Un arrière goût de plomb

Au rond point. Tous habillés pareil. Je me cogne les yeux sur les feux de détresse de la voiture qui me précède. Je sors. Il fait froid. Glacial. Le bitume est luisant de givre. Ils filtrent le trafic. Je remonte dans le SUV de papa. Au chaud. Sous le siège. Le laisser-passer. Bien en évidence sur le tableau de bord. Je pousse la radio. RT1.

Ça devrait être bon.

Position marche. La boite automatique, je me laisse aller. Glisse. Il y a des lumières. Comme des flammes. D'autres véhicules éparpillés autour du rond point. Quand arrive mon tour, ils me dévisagent. Je souris. Éviter le moindre geste brusque. Le bout de la semelle qui effleure la pédale.

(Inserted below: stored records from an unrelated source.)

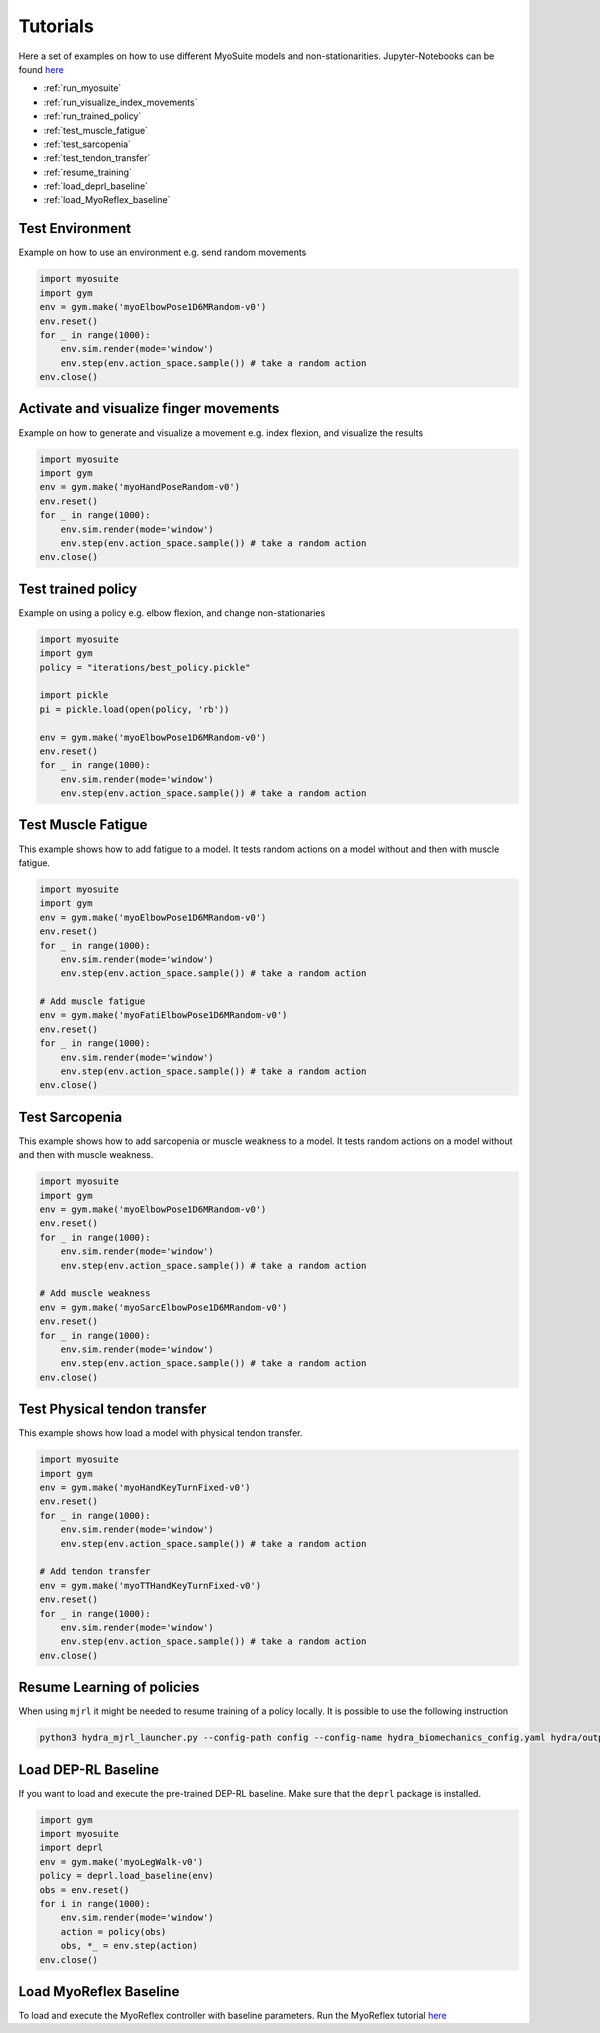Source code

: Tutorials
###########

.. _tutorials:


Here a set of examples on how to use different MyoSuite models and non-stationarities.
Jupyter-Notebooks can be found `here <https://github.com/facebookresearch/myosuite/tree/main/docs/source/tutorials>`__

* :ref:`run_myosuite`
* :ref:`run_visualize_index_movements`
* :ref:`run_trained_policy`
* :ref:`test_muscle_fatigue`
* :ref:`test_sarcopenia`
* :ref:`test_tendon_transfer`
* :ref:`resume_training`
* :ref:`load_deprl_baseline`
* :ref:`load_MyoReflex_baseline`

.. _run_myosuite:

Test Environment
======================
Example on how to use an environment e.g. send random movements

.. code-block:: python

    import myosuite
    import gym
    env = gym.make('myoElbowPose1D6MRandom-v0')
    env.reset()
    for _ in range(1000):
        env.sim.render(mode='window')
        env.step(env.action_space.sample()) # take a random action
    env.close()


.. _run_visualize_index_movements:

Activate and visualize finger movements
============================================
Example on how to generate and visualize a movement e.g. index flexion, and visualize the results

.. code-block:: python

    import myosuite
    import gym
    env = gym.make('myoHandPoseRandom-v0')
    env.reset()
    for _ in range(1000):
        env.sim.render(mode='window')
        env.step(env.action_space.sample()) # take a random action
    env.close()

.. _run_trained_policy:

Test trained policy
======================
Example on using a policy e.g. elbow flexion, and change non-stationaries

.. code-block:: python

    import myosuite
    import gym
    policy = "iterations/best_policy.pickle"

    import pickle
    pi = pickle.load(open(policy, 'rb'))

    env = gym.make('myoElbowPose1D6MRandom-v0')
    env.reset()
    for _ in range(1000):
        env.sim.render(mode='window')
        env.step(env.action_space.sample()) # take a random action



.. _test_muscle_fatigue:

Test Muscle Fatigue
======================
This example shows how to add fatigue to a model. It tests random actions on a model without and then with muscle fatigue.

.. code-block:: python

    import myosuite
    import gym
    env = gym.make('myoElbowPose1D6MRandom-v0')
    env.reset()
    for _ in range(1000):
        env.sim.render(mode='window')
        env.step(env.action_space.sample()) # take a random action

    # Add muscle fatigue
    env = gym.make('myoFatiElbowPose1D6MRandom-v0')
    env.reset()
    for _ in range(1000):
        env.sim.render(mode='window')
        env.step(env.action_space.sample()) # take a random action
    env.close()


.. _test_sarcopenia:

Test Sarcopenia
======================
This example shows how to add sarcopenia or muscle weakness to a model. It tests random actions on a model without and then with muscle weakness.

.. code-block:: python

    import myosuite
    import gym
    env = gym.make('myoElbowPose1D6MRandom-v0')
    env.reset()
    for _ in range(1000):
        env.sim.render(mode='window')
        env.step(env.action_space.sample()) # take a random action

    # Add muscle weakness
    env = gym.make('myoSarcElbowPose1D6MRandom-v0')
    env.reset()
    for _ in range(1000):
        env.sim.render(mode='window')
        env.step(env.action_space.sample()) # take a random action
    env.close()


.. _test_tendon_transfer:

Test Physical tendon transfer
==============================

This example shows how load a model with physical tendon transfer.

.. code-block:: python

    import myosuite
    import gym
    env = gym.make('myoHandKeyTurnFixed-v0')
    env.reset()
    for _ in range(1000):
        env.sim.render(mode='window')
        env.step(env.action_space.sample()) # take a random action

    # Add tendon transfer
    env = gym.make('myoTTHandKeyTurnFixed-v0')
    env.reset()
    for _ in range(1000):
        env.sim.render(mode='window')
        env.step(env.action_space.sample()) # take a random action
    env.close()


.. _resume_training:

Resume Learning of policies
==============================
When using ``mjrl`` it might be needed to resume training of a policy locally. It is possible to use the following instruction

.. code-block:: bash

    python3 hydra_mjrl_launcher.py --config-path config --config-name hydra_biomechanics_config.yaml hydra/output=local hydra/launcher=local env=myoHandPoseRandom-v0 job_name=[Absolute Path of the policy] rl_num_iter=[New Total number of iterations]

.. _load_deprl_baseline:

Load DEP-RL Baseline
====================

If you want to load and execute the pre-trained DEP-RL baseline. Make sure that the ``deprl`` package is installed.

.. code-block:: python

    import gym
    import myosuite
    import deprl
    env = gym.make('myoLegWalk-v0')
    policy = deprl.load_baseline(env)
    obs = env.reset()
    for i in range(1000):
        env.sim.render(mode='window')
        action = policy(obs)
        obs, *_ = env.step(action)
    env.close()

.. _load_MyoReflex_baseline:

Load MyoReflex Baseline
=======================

To load and execute the MyoReflex controller with baseline parameters.
Run the MyoReflex tutorial `here <https://github.com/facebookresearch/myosuite/tree/main/docs/source/tutorials/4b_MyoReflex>`__
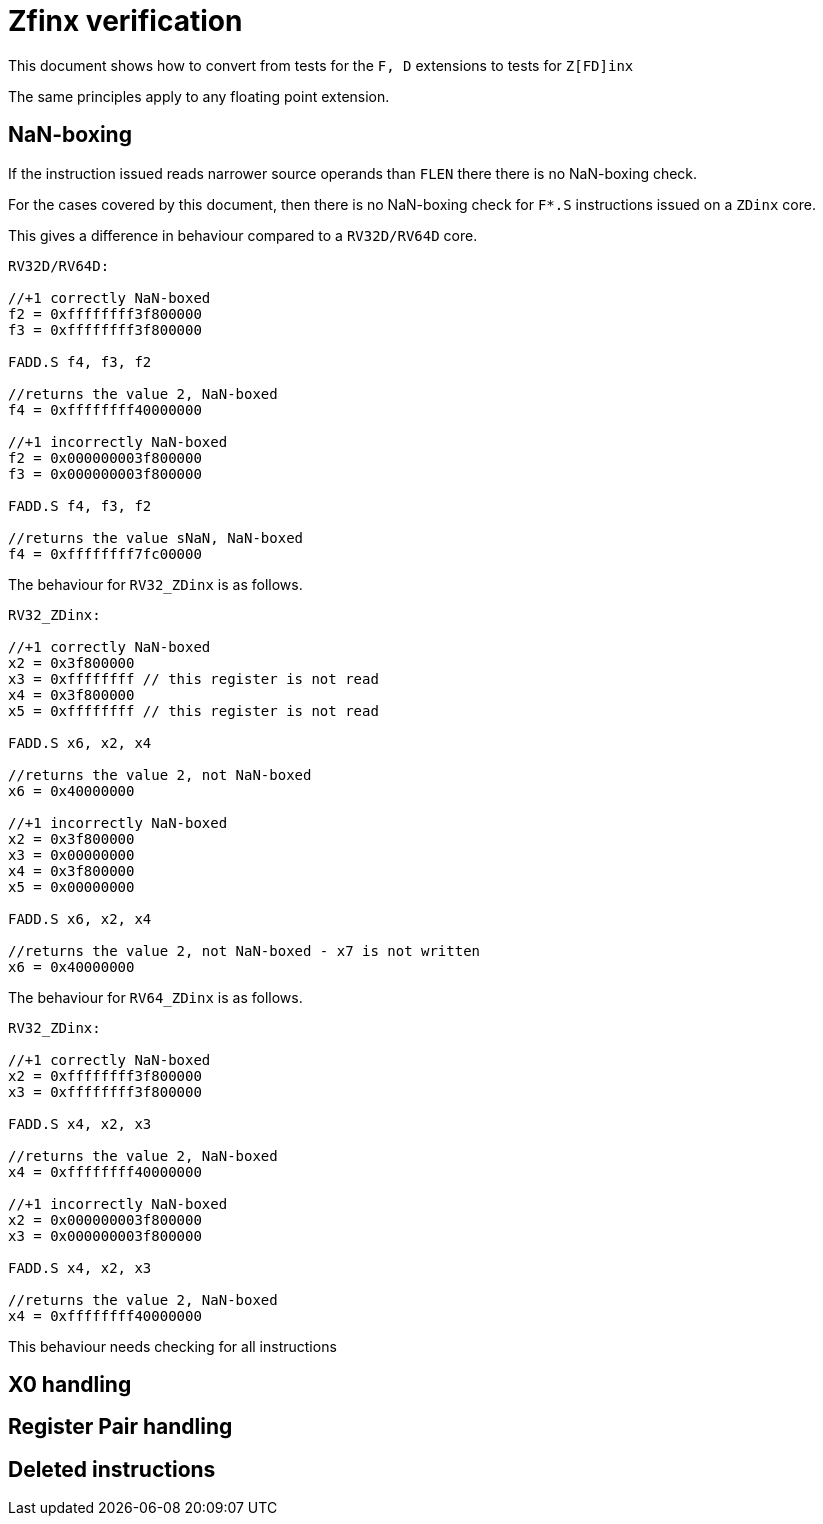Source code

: = Zfinx verification

This document shows how to convert from tests for the `F, D` extensions to tests for `Z[FD]inx`

The same principles apply to any floating point extension.

== NaN-boxing

If the instruction issued reads narrower source operands than `FLEN` there there is no NaN-boxing check.

For the cases covered by this document, then there is no NaN-boxing check for `F*.S` instructions issued on a `ZDinx` core.

This gives a difference in behaviour compared to a `RV32D/RV64D` core.

[source,sourceCode,text]
----

RV32D/RV64D:

//+1 correctly NaN-boxed
f2 = 0xffffffff3f800000
f3 = 0xffffffff3f800000

FADD.S f4, f3, f2

//returns the value 2, NaN-boxed
f4 = 0xffffffff40000000

//+1 incorrectly NaN-boxed
f2 = 0x000000003f800000
f3 = 0x000000003f800000

FADD.S f4, f3, f2

//returns the value sNaN, NaN-boxed
f4 = 0xffffffff7fc00000

----

The behaviour for `RV32_ZDinx` is as follows.


[source,sourceCode,text]
----

RV32_ZDinx:

//+1 correctly NaN-boxed
x2 = 0x3f800000
x3 = 0xffffffff // this register is not read
x4 = 0x3f800000
x5 = 0xffffffff // this register is not read

FADD.S x6, x2, x4

//returns the value 2, not NaN-boxed
x6 = 0x40000000

//+1 incorrectly NaN-boxed
x2 = 0x3f800000
x3 = 0x00000000
x4 = 0x3f800000
x5 = 0x00000000

FADD.S x6, x2, x4

//returns the value 2, not NaN-boxed - x7 is not written
x6 = 0x40000000

----

The behaviour for `RV64_ZDinx` is as follows.

[source,sourceCode,text]
----

RV32_ZDinx:

//+1 correctly NaN-boxed
x2 = 0xffffffff3f800000
x3 = 0xffffffff3f800000

FADD.S x4, x2, x3

//returns the value 2, NaN-boxed
x4 = 0xffffffff40000000

//+1 incorrectly NaN-boxed
x2 = 0x000000003f800000
x3 = 0x000000003f800000

FADD.S x4, x2, x3

//returns the value 2, NaN-boxed
x4 = 0xffffffff40000000

----

This behaviour needs checking for all instructions

== X0 handling

== Register Pair handling

== Deleted instructions


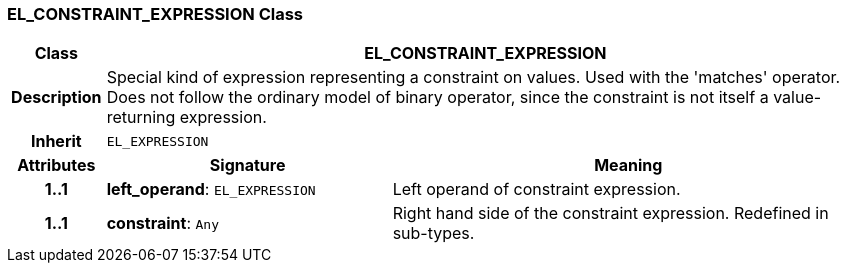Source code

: === EL_CONSTRAINT_EXPRESSION Class

[cols="^1,3,5"]
|===
h|*Class*
2+^h|*EL_CONSTRAINT_EXPRESSION*

h|*Description*
2+a|Special kind of expression representing a constraint on values. Used with the 'matches' operator. Does not follow the ordinary model of binary operator, since the constraint is not itself a value-returning expression.

h|*Inherit*
2+|`EL_EXPRESSION`

h|*Attributes*
^h|*Signature*
^h|*Meaning*

h|*1..1*
|*left_operand*: `EL_EXPRESSION`
a|Left operand of constraint expression.

h|*1..1*
|*constraint*: `Any`
a|Right hand side of the constraint expression. Redefined in sub-types.
|===
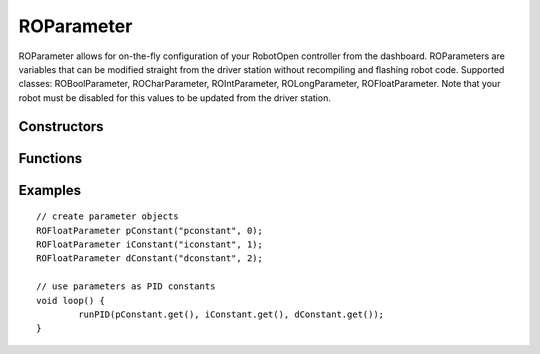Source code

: ROParameter
==================

ROParameter allows for on-the-fly configuration of your RobotOpen controller from the dashboard. ROParameters are variables that can be modified straight from the driver station without recompiling and flashing robot code. Supported classes: ROBoolParameter, ROCharParameter, ROIntParameter, ROLongParameter, ROFloatParameter. Note that your robot must be disabled for this values to be updated from the driver station.


Constructors
-----------------
.. cpp:class:: ROCharParameter(String label, uint8_t id)

   Creates an ROCharParameter instance with the given id. Note that no two parameters may have the same id.

.. cpp:class:: ROIntParameter(String label, uint8_t id)

   Creates an ROIntParameter instance with the given id. Note that no two parameters may have the same id.

.. cpp:class:: ROLongParameter(String label, uint8_t id)

   Creates an ROLongParameter instance with the given id. Note that no two parameters may have the same id.

.. cpp:class:: ROFloatParameter(String label, uint8_t id)

   Creates an ROFloatParameter instance with the given id. Note that no two parameters may have the same id.


Functions
-----------------

.. cpp:function:: [char, int, long, float] read()

   Returns the current stored value for the parameter, depending upon the class used.


Examples
-----------------
::

	// create parameter objects
	ROFloatParameter pConstant("pconstant", 0);
	ROFloatParameter iConstant("iconstant", 1);
	ROFloatParameter dConstant("dconstant", 2);

	// use parameters as PID constants
	void loop() {
		runPID(pConstant.get(), iConstant.get(), dConstant.get());
	}
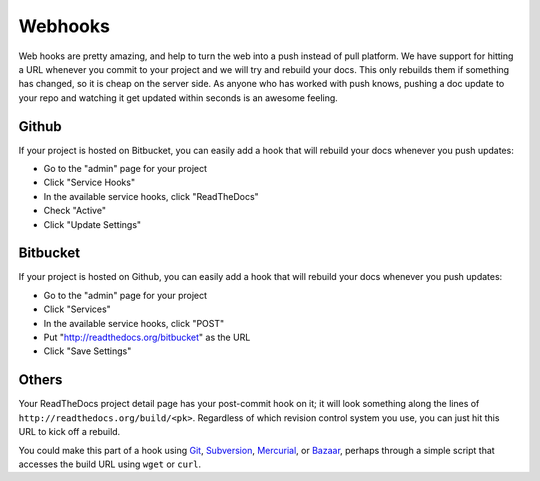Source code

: Webhooks
========

Web hooks are pretty amazing, and help to turn the web into a push instead of
pull platform. We have support for hitting a URL whenever you commit to your
project and we will try and rebuild your docs. This only rebuilds them if
something has changed, so it is cheap on the server side. As anyone who has
worked with push knows, pushing a doc update to your repo and watching it get
updated within seconds is an awesome feeling.

Github
---------

If your project is hosted on Bitbucket, you can easily add a hook that will rebuild
your docs whenever you push updates:

* Go to the "admin" page for your project
* Click "Service Hooks"
* In the available service hooks, click "ReadTheDocs"
* Check "Active"
* Click "Update Settings"

Bitbucket
------

If your project is hosted on Github, you can easily add a hook that will rebuild
your docs whenever you push updates:

* Go to the "admin" page for your project
* Click "Services"
* In the available service hooks, click "POST"
* Put "http://readthedocs.org/bitbucket" as the URL
* Click "Save Settings"

Others
------

Your ReadTheDocs project detail page has your post-commit hook on it; it will
look something along the lines of ``http://readthedocs.org/build/<pk>``.
Regardless of which revision control system you use, you can just hit this URL
to kick off a rebuild.

You could make this part of a hook using Git_, Subversion_, Mercurial_, or
Bazaar_, perhaps through a simple script that accesses the build URL using
``wget`` or ``curl``.

.. _Git: http://www.kernel.org/pub/software/scm/git/docs/githooks.html
.. _Subversion: http://mikewest.org/2006/06/subversion-post-commit-hooks-101
.. _Mercurial: http://hgbook.red-bean.com/read/handling-repository-events-with-hooks.html
.. _Bazaar: http://wiki.bazaar.canonical.com/BzrHooks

Un bras se lève. Paume ouverte. Au dessus de toutes les têtes qui me fixent. Je regarde. Michel ! Je lui fait signe à mon tour. Je passe le rond point. Je roule cent mètres. Puis m'arrête sur le bas coté. Retour.

-Salut Fred ! Sa grosse main gantée. Rude et forte. Il fait si froid. De la vapeur d'eau au sortir de nos bouches.

-Un café ?

A l'écart. Un break. Hayon grand ouvert. Un thermos de collectivité. Le plastique semble fondre dans les doigts. Un sucre. Une touillette. Un gars approche. Pas très souriant.

- C'est Enzo, mon fils.

Lui aussi, je demande.

- On n'est pas des bourges nous. Il rigole. Vaguement. Je remue le fond de sucre fondu.

Des cris. Une camionnette tente de forcer la passage. Les autres accourent. Entouré.

- La vie c'est pas facile. On n'arrête pas de payer, pour le gasoil, pour la bagnole, pour l'école, pour le pavillon.

Le baraqué. Son fils. Cheveux ras. Épaules immenses. Pectoraux. Une grosse boucle de ceinturon.

- Et tous ces mecs ils se foutent bien de nos gueules

Le café a un arrière goût de plomb.

Un souvenir lointain. Michel. Même carrure. L'été après le bac. Qui sonne chez nous. Son sac à la main.

- Tu as dit que tu pouvais m'aider pour le concours.

J'ai regardé ma montre. Deux heures avant Rebecca. Mais elle peut attendre, la classe prépa ne reprend qu'en septembre. Et il y a d'autres Rebecca.

On s'installe dans le jardin. Fenêtres ouvertes. Aspirateur. Clope. Café déjà. Je déplie les feuilles qu'il me tend. Sur le marbre de la table, les stylos billes rongés jusqu’à l'os.